Jacques Chirac prend une initiative pour le développement agricole de l’Afrique

Paris (France), 21 février 2003 – Jacques Chirac a annoncé au 22e sommet France–Afrique une initiative visant à imposer aux pays riches un moratoire sur les « aides aux exportations agricoles déstabilisantes » à destination du continent noir.

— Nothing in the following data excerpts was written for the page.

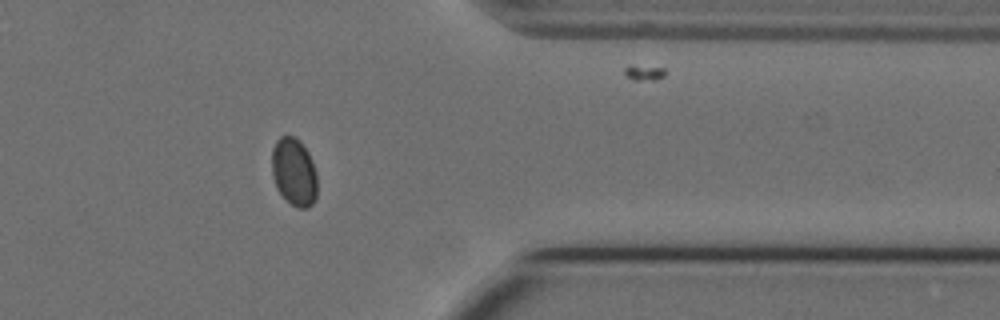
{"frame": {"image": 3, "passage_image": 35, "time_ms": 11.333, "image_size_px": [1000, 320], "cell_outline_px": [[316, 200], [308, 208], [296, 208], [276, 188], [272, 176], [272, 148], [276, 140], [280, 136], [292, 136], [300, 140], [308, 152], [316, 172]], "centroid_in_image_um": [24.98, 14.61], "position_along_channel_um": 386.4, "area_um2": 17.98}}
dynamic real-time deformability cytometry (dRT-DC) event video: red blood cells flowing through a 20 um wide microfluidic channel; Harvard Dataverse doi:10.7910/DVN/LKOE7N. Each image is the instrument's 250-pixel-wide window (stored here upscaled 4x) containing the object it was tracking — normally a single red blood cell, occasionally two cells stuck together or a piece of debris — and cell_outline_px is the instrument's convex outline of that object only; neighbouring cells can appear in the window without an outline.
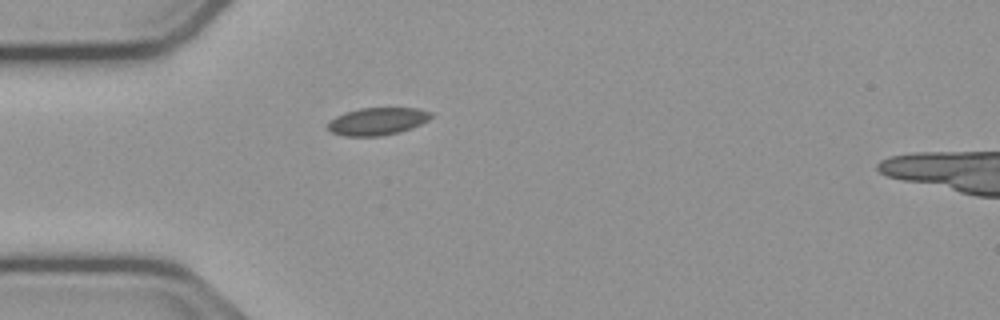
{"species": "common noctule bat (a hibernating species)", "species_latin": "Nyctalus noctula", "temperature_condition": "cold", "stored_images_in_passage": 32, "camera_frame_rate_fps": 3000, "um_per_image_px": 0.085, "animal": {"sex": "male", "body_mass_g": 23.1, "forearm_length_mm": 52.7}, "frame": {"image": 1, "passage_image": 1, "time_ms": 0.0, "image_size_px": [1000, 320], "cell_outline_px": [[432, 116], [428, 120], [412, 128], [400, 132], [380, 136], [344, 136], [328, 132], [324, 128], [328, 120], [344, 112], [360, 108], [420, 108], [432, 112]], "centroid_in_image_um": [32.01, 10.32], "position_along_channel_um": 53.0, "area_um2": 16.94}}
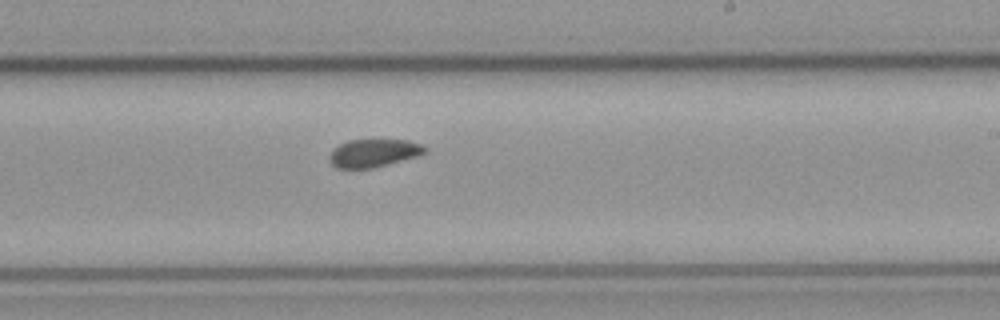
{"frame": {"image": 2, "passage_image": 18, "time_ms": 5.667, "image_size_px": [1000, 320], "cell_outline_px": [[428, 152], [416, 156], [372, 168], [336, 168], [328, 160], [328, 156], [340, 144], [348, 140], [408, 140], [420, 144], [428, 148]], "centroid_in_image_um": [31.76, 13.0], "position_along_channel_um": 257.2, "area_um2": 15.37}}
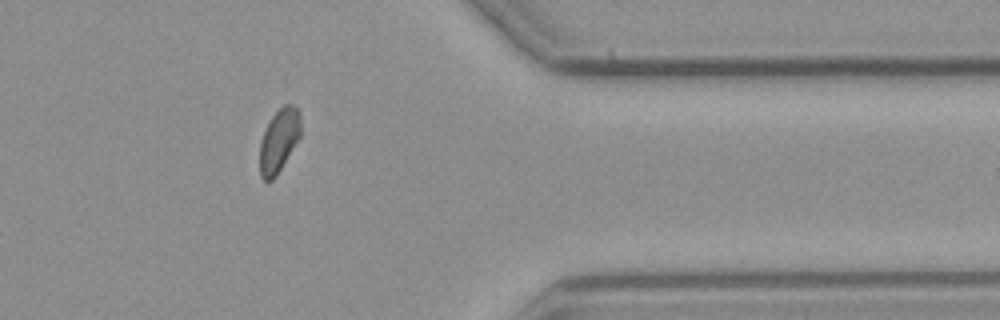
{"frame": {"image": 3, "passage_image": 30, "time_ms": 9.667, "image_size_px": [1000, 320], "cell_outline_px": [[300, 136], [276, 176], [272, 180], [264, 180], [260, 176], [260, 140], [272, 116], [284, 104], [292, 104], [300, 112]], "centroid_in_image_um": [23.71, 11.94], "position_along_channel_um": 387.7, "area_um2": 14.85}, "authors_computed_cell_mechanics": {"area_um2": 16.3574, "velocity_mm_per_s": 3.7455, "shape_relaxation_time_tau1_ms": 9.4287, "shape_relaxation_time_tau2_ms": null, "deformation_change_tau1": 0.0811, "deformation_change_tau2": null}}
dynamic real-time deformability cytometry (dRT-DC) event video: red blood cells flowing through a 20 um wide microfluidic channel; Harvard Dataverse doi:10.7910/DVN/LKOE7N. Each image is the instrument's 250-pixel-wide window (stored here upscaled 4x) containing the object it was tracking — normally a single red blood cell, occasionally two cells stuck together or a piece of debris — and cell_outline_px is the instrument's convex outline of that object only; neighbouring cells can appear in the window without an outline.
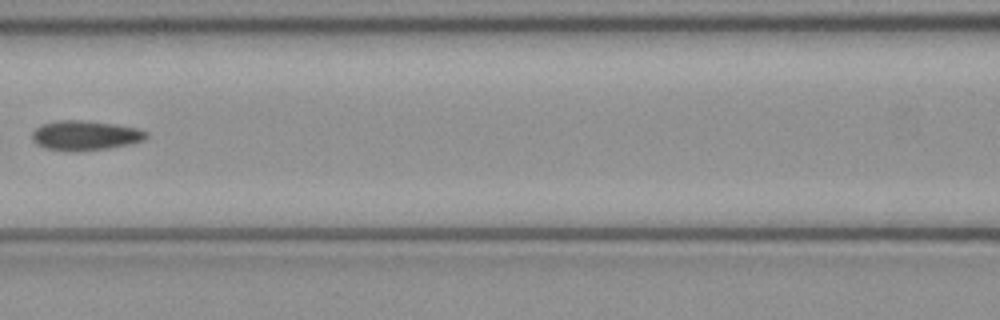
{"species": "common noctule bat (a hibernating species)", "species_latin": "Nyctalus noctula", "temperature_condition": "cold", "stored_images_in_passage": 5, "camera_frame_rate_fps": 3000, "um_per_image_px": 0.085, "animal": {"sex": "female", "body_mass_g": 21.9}, "frame": {"image": 1, "passage_image": 5, "time_ms": 1.333, "image_size_px": [1000, 320], "cell_outline_px": [[148, 136], [144, 140], [128, 144], [108, 148], [76, 152], [44, 148], [36, 144], [32, 140], [32, 132], [40, 124], [56, 120], [84, 120], [116, 124], [136, 128], [148, 132]], "centroid_in_image_um": [7.21, 11.51], "position_along_channel_um": 159.4, "area_um2": 19.94}}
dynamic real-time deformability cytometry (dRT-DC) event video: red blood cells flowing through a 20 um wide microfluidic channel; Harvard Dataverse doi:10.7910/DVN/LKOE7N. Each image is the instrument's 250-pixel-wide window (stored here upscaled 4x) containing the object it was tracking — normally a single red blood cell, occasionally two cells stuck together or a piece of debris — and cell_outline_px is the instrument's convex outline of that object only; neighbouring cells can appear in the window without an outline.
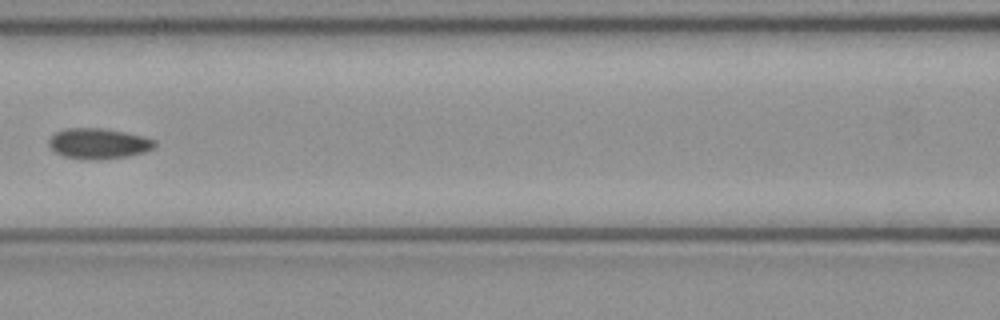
{"species": "common noctule bat (a hibernating species)", "species_latin": "Nyctalus noctula", "temperature_condition": "cold", "stored_images_in_passage": 7, "camera_frame_rate_fps": 3000, "um_per_image_px": 0.085, "animal": {"sex": "female", "body_mass_g": 21.9}, "frame": {"image": 1, "passage_image": 6, "time_ms": 1.667, "image_size_px": [1000, 320], "cell_outline_px": [[156, 148], [144, 152], [128, 156], [96, 160], [88, 160], [64, 156], [56, 152], [48, 144], [48, 140], [56, 132], [64, 128], [104, 128], [144, 136], [156, 140]], "centroid_in_image_um": [8.4, 12.2], "position_along_channel_um": 158.2, "area_um2": 18.96}}
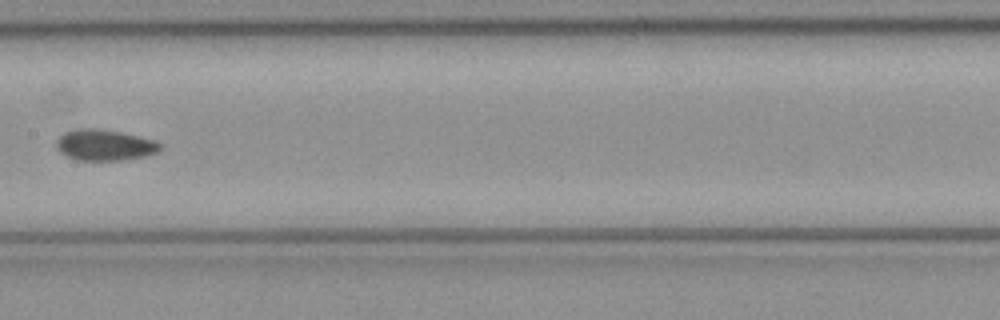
{"frame": {"image": 2, "passage_image": 7, "time_ms": 2.0, "image_size_px": [1000, 320], "cell_outline_px": [[160, 152], [148, 156], [124, 160], [76, 160], [60, 152], [56, 148], [56, 140], [64, 132], [76, 128], [92, 128], [120, 132], [152, 140], [160, 144]], "centroid_in_image_um": [8.87, 12.34], "position_along_channel_um": 198.5, "area_um2": 18.73}}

Cette mesure sera soumise par la France au prochain sommet du G8 et aux négociations à l’Organisation mondiale du commerce (OMC) pour assurer aux produits africains un accès « pérenne et privilégié » aux marchés des pays développés pendant les 10 prochaines années.

Jacques Chirac, qui recevra début juin à Evian les chefs d’Etat et de gouvernement du G8, entend se faire « l’avocat inlassable de l’Afrique dans toutes les enceintes internationales ». Le président français a donc préparé avec son représentant personnel pour la préparation du sommet d’Evian, l’ancien directeur général du Fonds monétaire international (FMI) Michel Camdessus, une série de propositions pour relancer l’agriculture africaine.

L’enjeu est énorme: « assurer à tous une alimentation suffisante », « arracher à la pauvreté les populations rurales » et « augmenter les recettes d’exportations » des pays africains, a expliqué M. Chirac.

La mesure la plus spectaculaire est la proposition d’un moratoire sur les subventions aux exportations agricoles déstabilisantes. Régulièrement, les pays riches inondent les marchés africains de produits agricoles subventionnés à bas prix, qui découragent les productions locales.

En plus des aides aux exportations, ce moratoire « s’appliquerait aussi à l’aide alimentaire utilisée à des fins commerciales ainsi qu’aux crédits privilégiés à l’exportation ».

Le moratoire serait en vigueur pendant la durée du nouveau cycle de négociations commerciales multilatérales dans le cadre de l’OMC. Ce cycle ouvert en novembre 2001 à Doha (Qatar) doit théoriquement s’achever le 1e janvier 2005.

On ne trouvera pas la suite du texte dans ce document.